By Elyse Stefaniak
Growing up, I worked for tally marks. My parents didn’t believe in “paying us for breathing,” as they described allowance. So my siblings and I made our money doing chores around the house and then documenting them in tallies on the fridge. Sunday afternoons we were handed a fistful of quarters, a manifestation of the tallies that foreshadowed the feeling of payday. We could spend our hard earned coins on treats at the grocery store, or save up for toys at Target—the checkout clerks despised us. As we grew older, the jobs changed to suit our ages, and we began saving for more sophisticated items.

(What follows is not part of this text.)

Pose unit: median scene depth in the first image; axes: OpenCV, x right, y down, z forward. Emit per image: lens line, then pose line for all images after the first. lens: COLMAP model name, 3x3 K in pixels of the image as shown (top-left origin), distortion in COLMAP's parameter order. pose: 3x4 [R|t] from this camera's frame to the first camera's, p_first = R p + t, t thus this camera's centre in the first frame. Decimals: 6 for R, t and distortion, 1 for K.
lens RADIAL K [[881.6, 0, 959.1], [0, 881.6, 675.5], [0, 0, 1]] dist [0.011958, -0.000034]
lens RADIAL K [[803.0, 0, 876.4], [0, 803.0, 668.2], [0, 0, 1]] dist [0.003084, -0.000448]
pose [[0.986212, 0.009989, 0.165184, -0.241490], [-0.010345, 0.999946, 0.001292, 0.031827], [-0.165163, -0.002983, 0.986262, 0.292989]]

Summers as a preschool teacher assistant grew into a steady, year-round business as babysitters for my sister and me. My mom would take us clothes shopping once a year for necessities, but other clothes we wanted, plus our cellphone bill, were left to our extraneous source of income. Budgeting wasn’t a foreign idea because my cellphone bill seemed a product of inflation from the days of saving and calculated spending for American Girl doll accessories.
My adolescent finances seemed so normal to me that—even though I knew other families had different financial arrangements with their children—the first time I was confronted with the spectrum of financial independence was in college.

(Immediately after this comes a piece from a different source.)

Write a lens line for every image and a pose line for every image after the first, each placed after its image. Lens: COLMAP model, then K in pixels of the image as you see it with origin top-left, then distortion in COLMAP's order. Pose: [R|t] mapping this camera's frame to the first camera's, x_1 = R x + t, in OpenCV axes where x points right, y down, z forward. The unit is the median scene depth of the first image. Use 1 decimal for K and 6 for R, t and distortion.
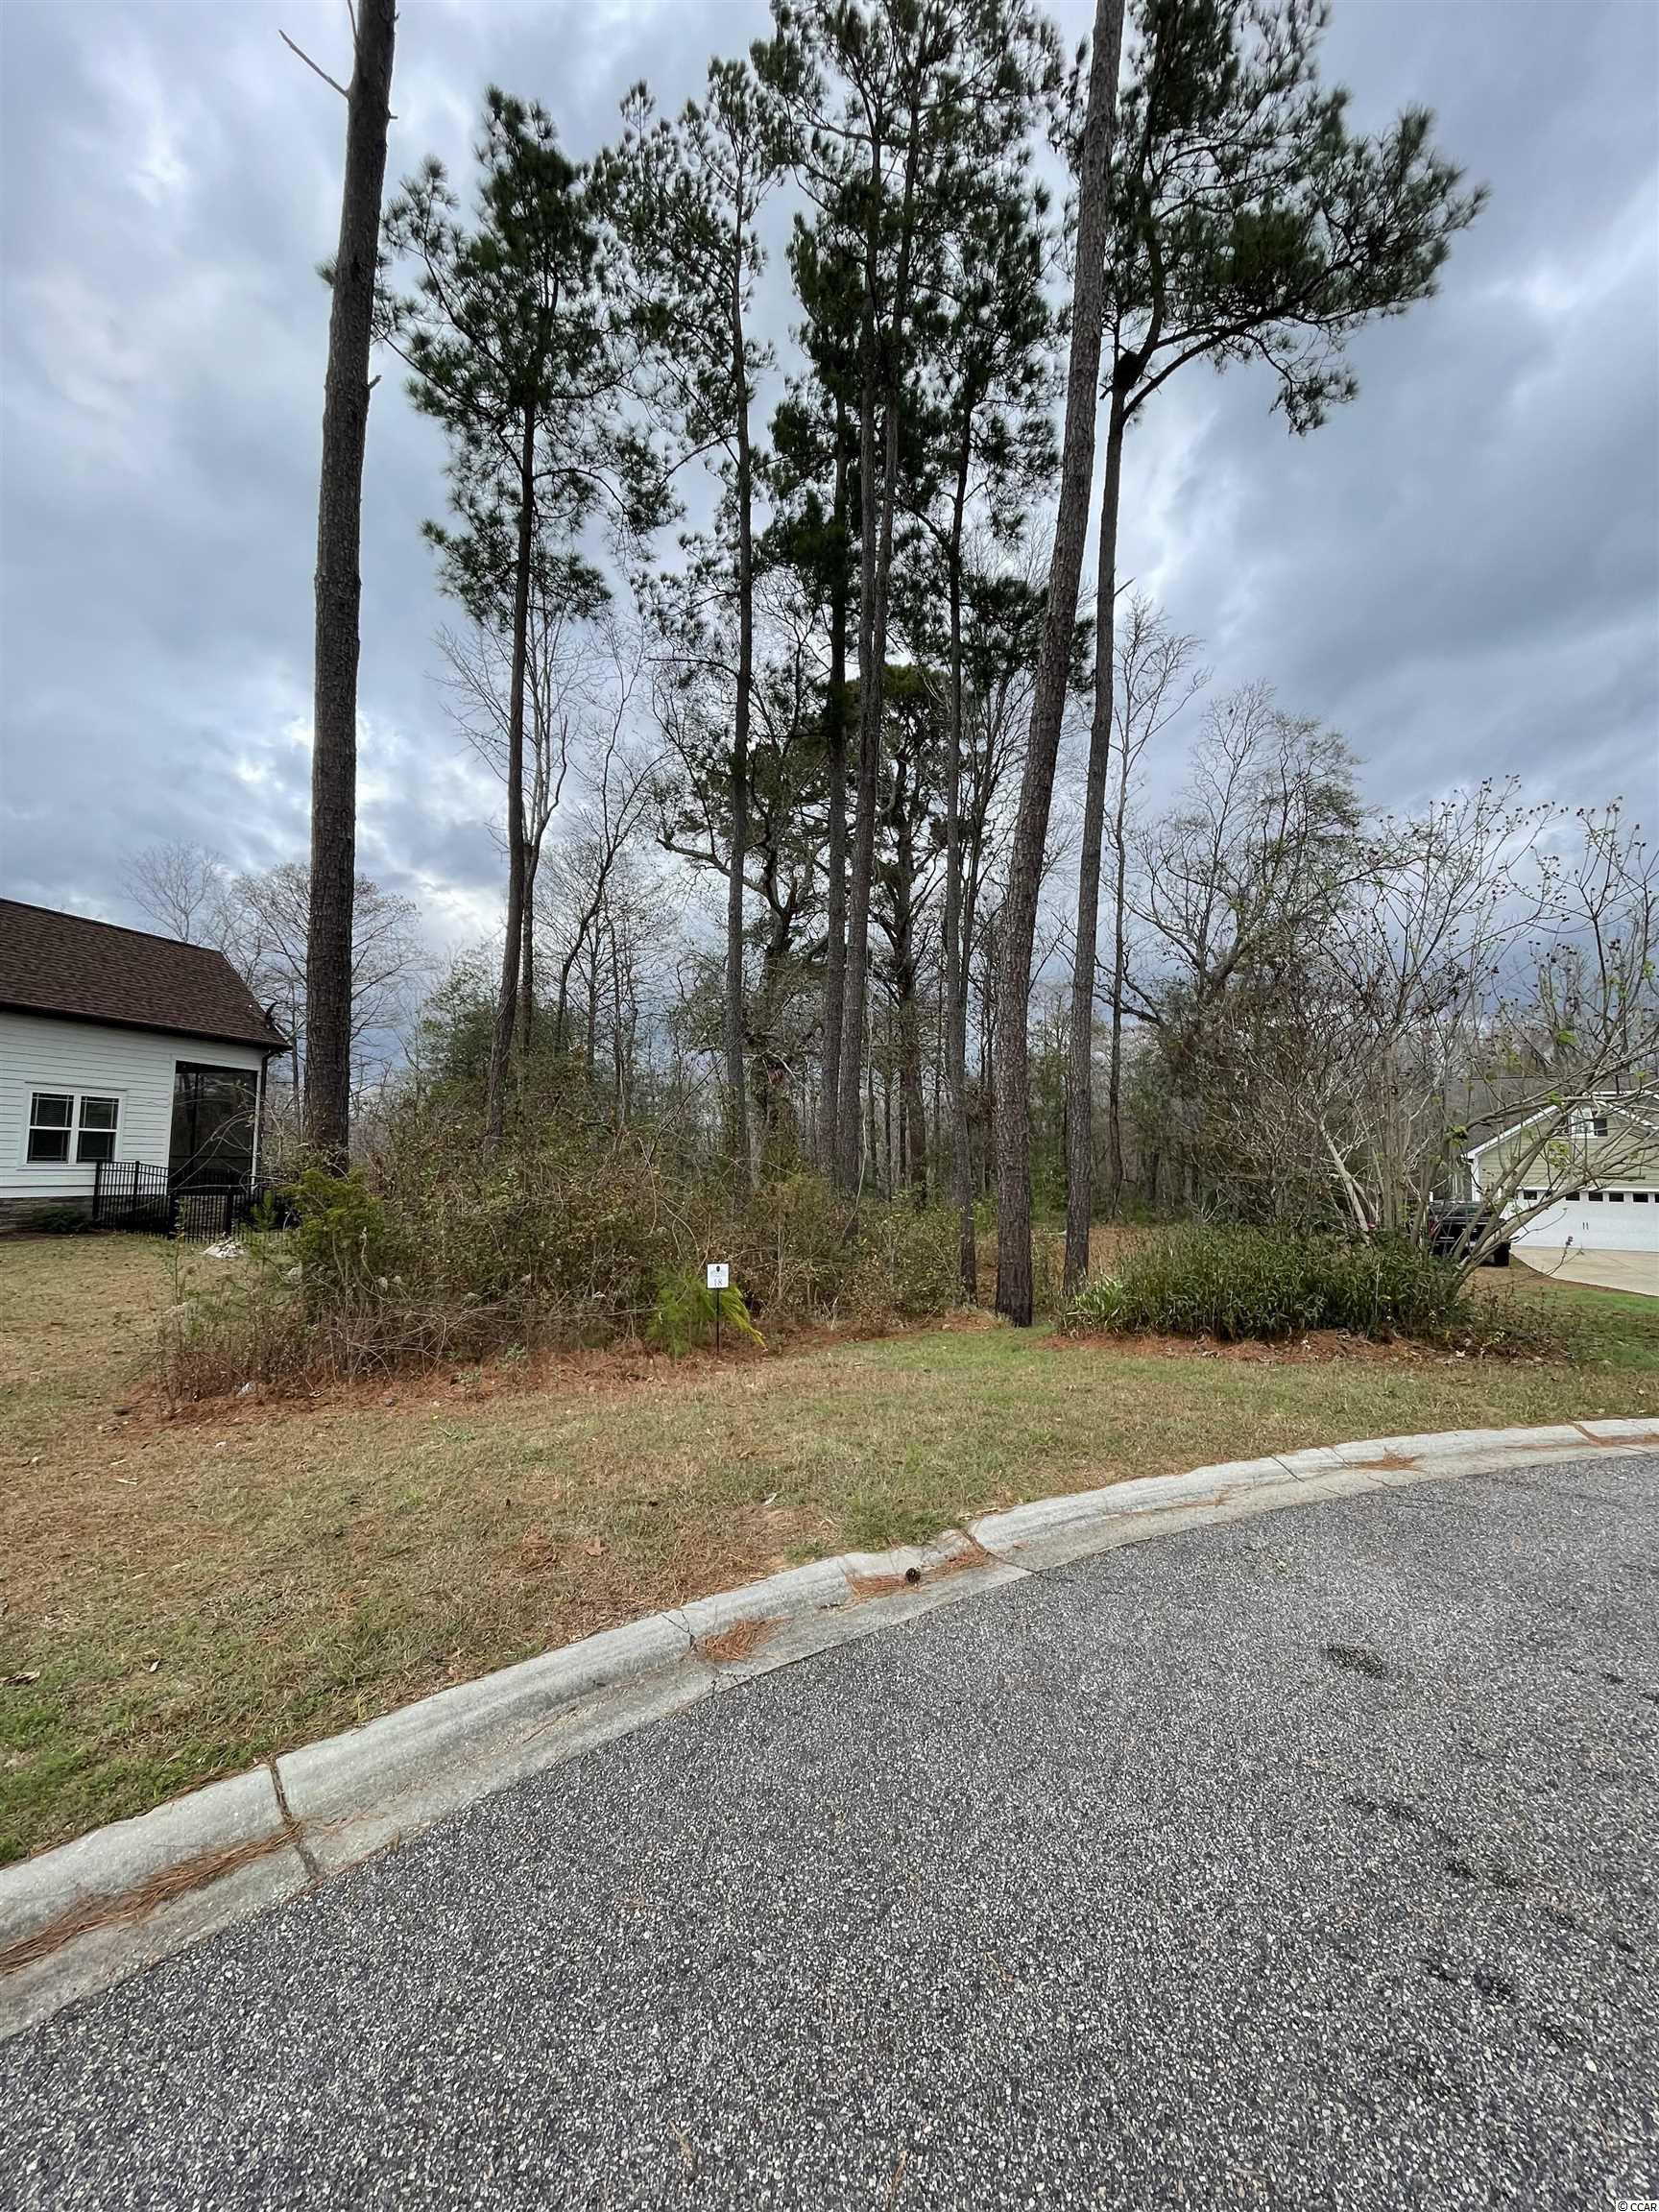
lens RADIAL K [[1000.0, 0, 842.2], [0, 1000.0, 1119.0], [0, 0, 1]] dist [0.005068, 0.000334]
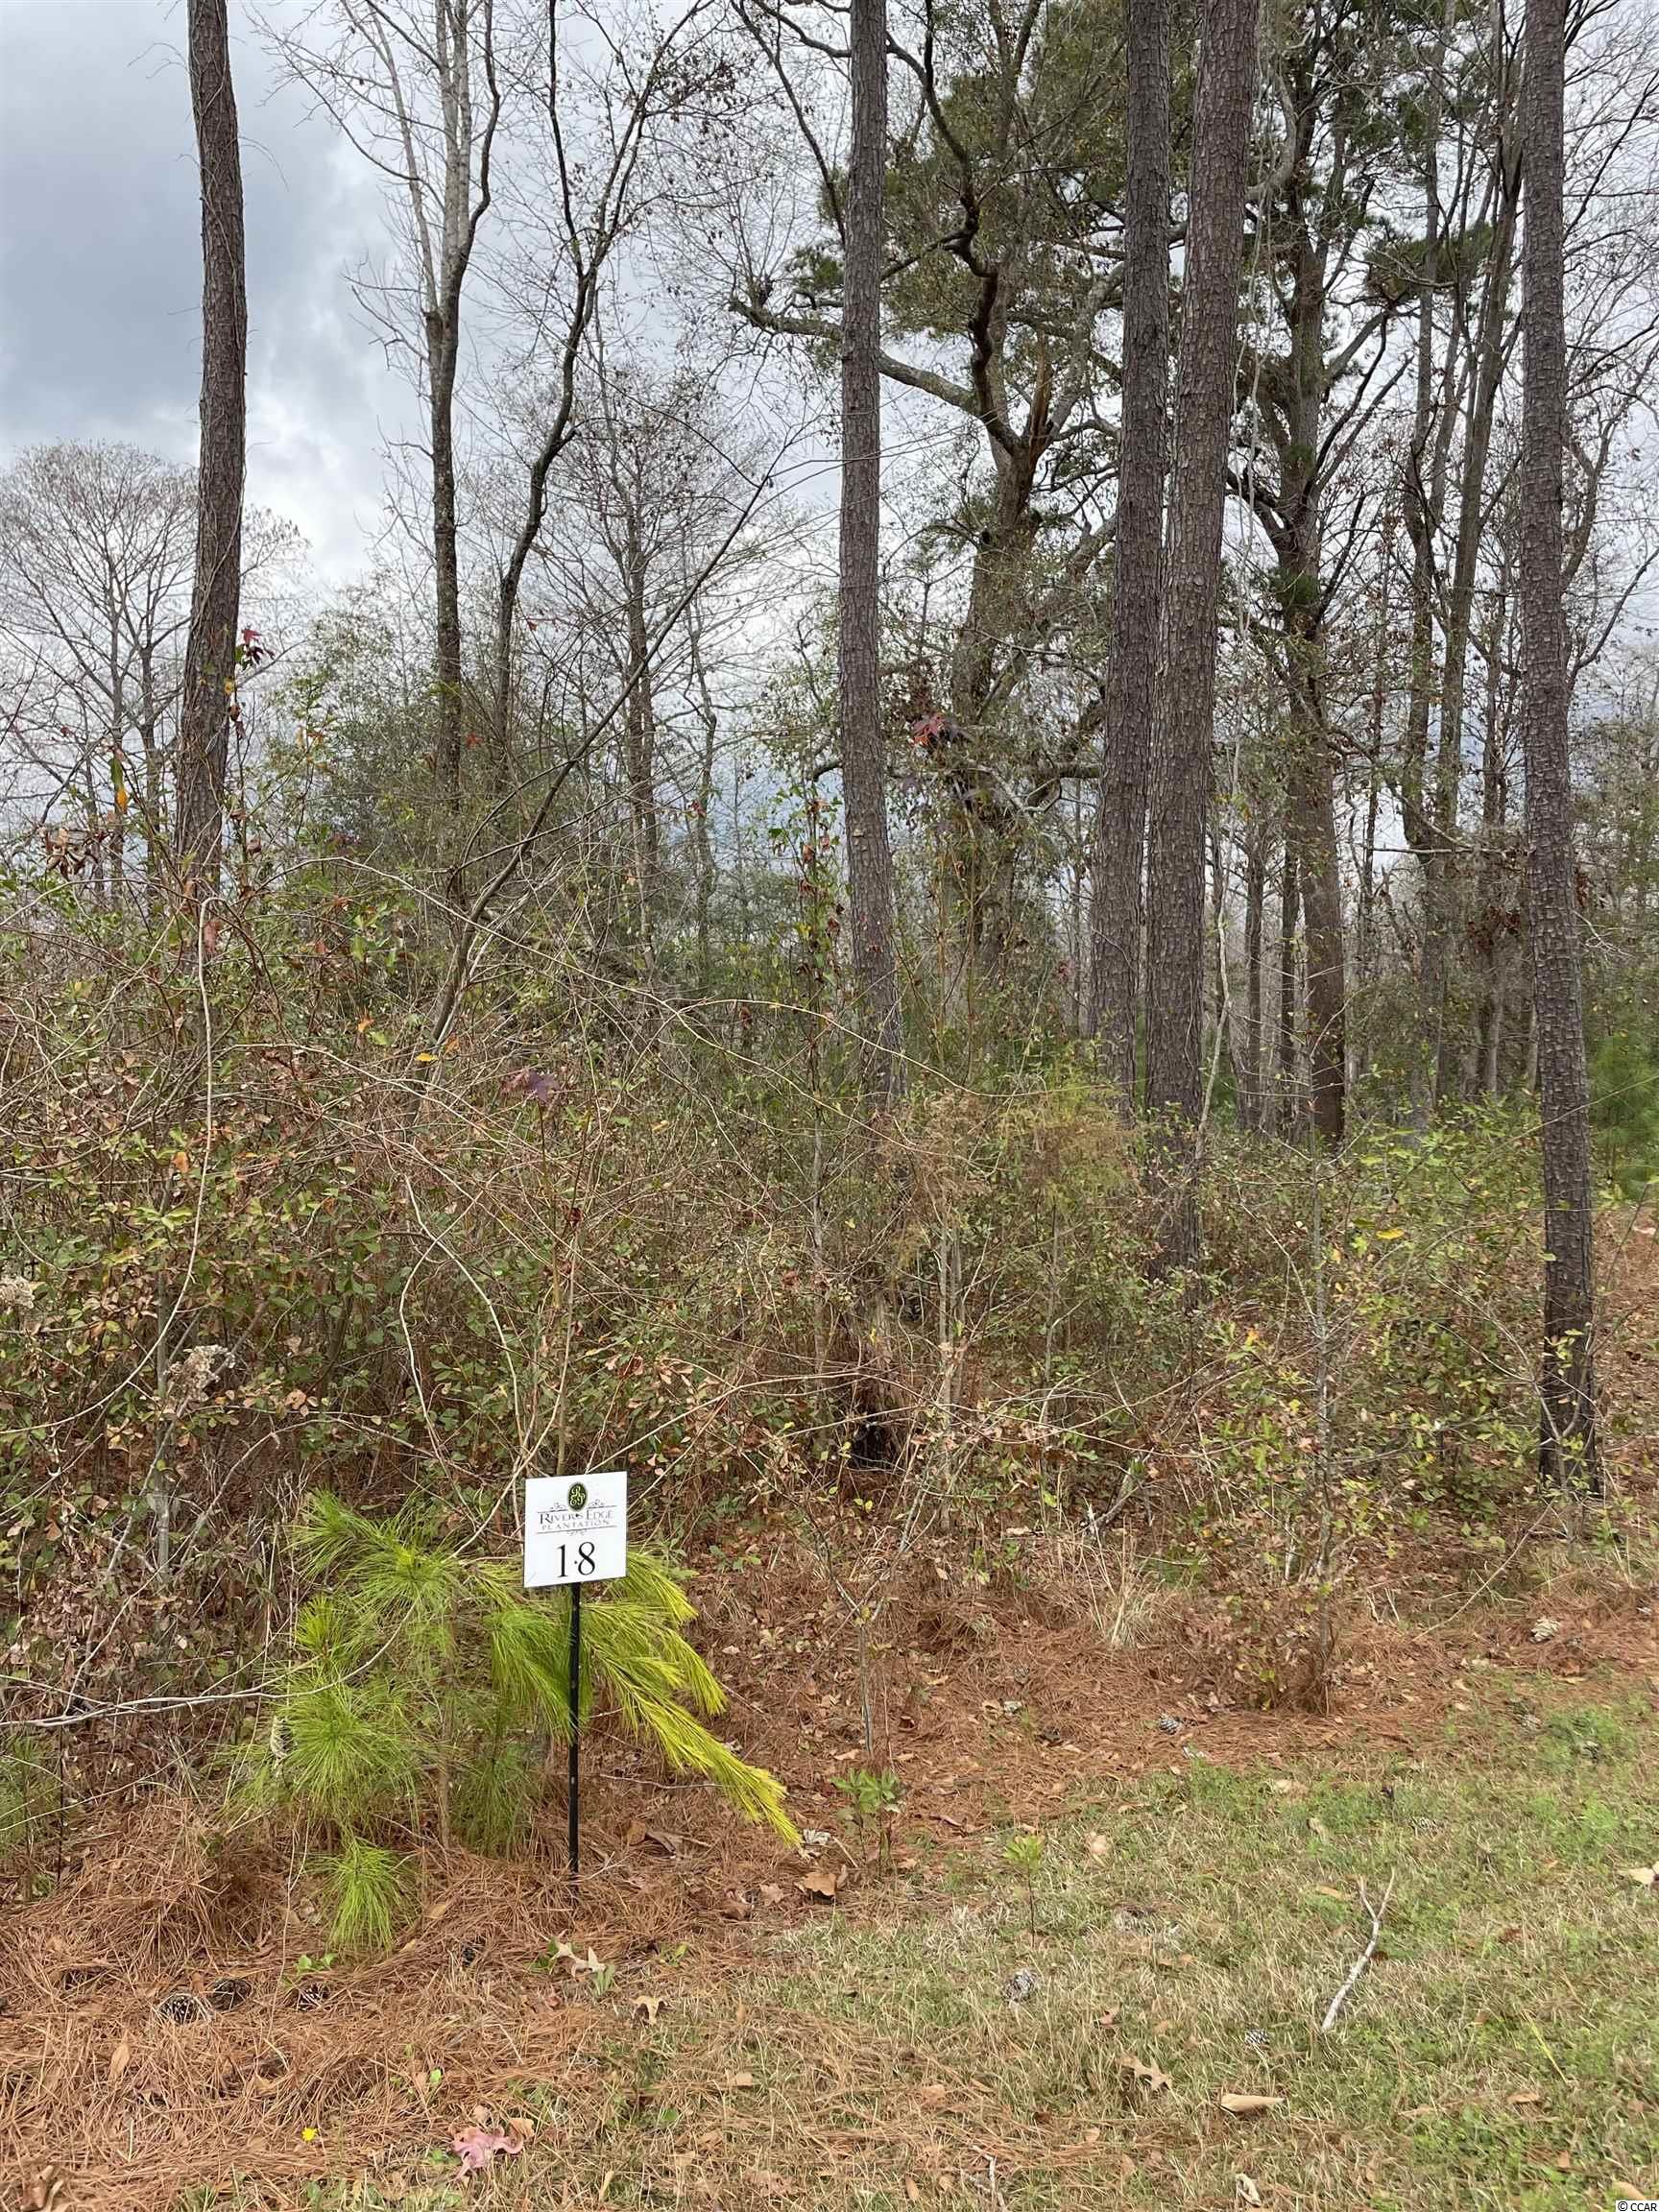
lens RADIAL K [[1729.3, 0, 843.6], [0, 1729.3, 1114.6], [0, 0, 1]] dist [-0.004752, -0.007382]
pose [[0.984177, 0.007719, -0.177023, -0.000017], [0.006970, 0.996591, 0.082205, 0.011490], [0.177054, -0.082138, 0.980768, 0.207072]]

Freshman year, my parents encouraged me to work part time to have more spending money. I attend New York University, so I want to fully experience the city—visiting the museums, amazing restaurants, and stores. My friends want to do the same, but I find myself declining offers due to the cost.
Many of my friends have unlimited credit cards that their parents happily pay off, plus all-inclusive prepaid meal plans that they rarely use in favor of the unique cuisine found around the city. But I choose to be more calculated. Just as in childhood, my parents provide me with the necessities including tuition, housing, and a meal plan—and I’m fortunate to be able to afford that much. Others are running to two jobs after class to attempt to afford what their need-based scholarship won’t cover.
I am conscious of money not only because I have a job at school, but because my upbringing made me aware of how quickly money can come and go. I have noticed that my peers who pay attention to their budgets, regardless of their employment status, also appear to value their education and actually attend class—what a thought.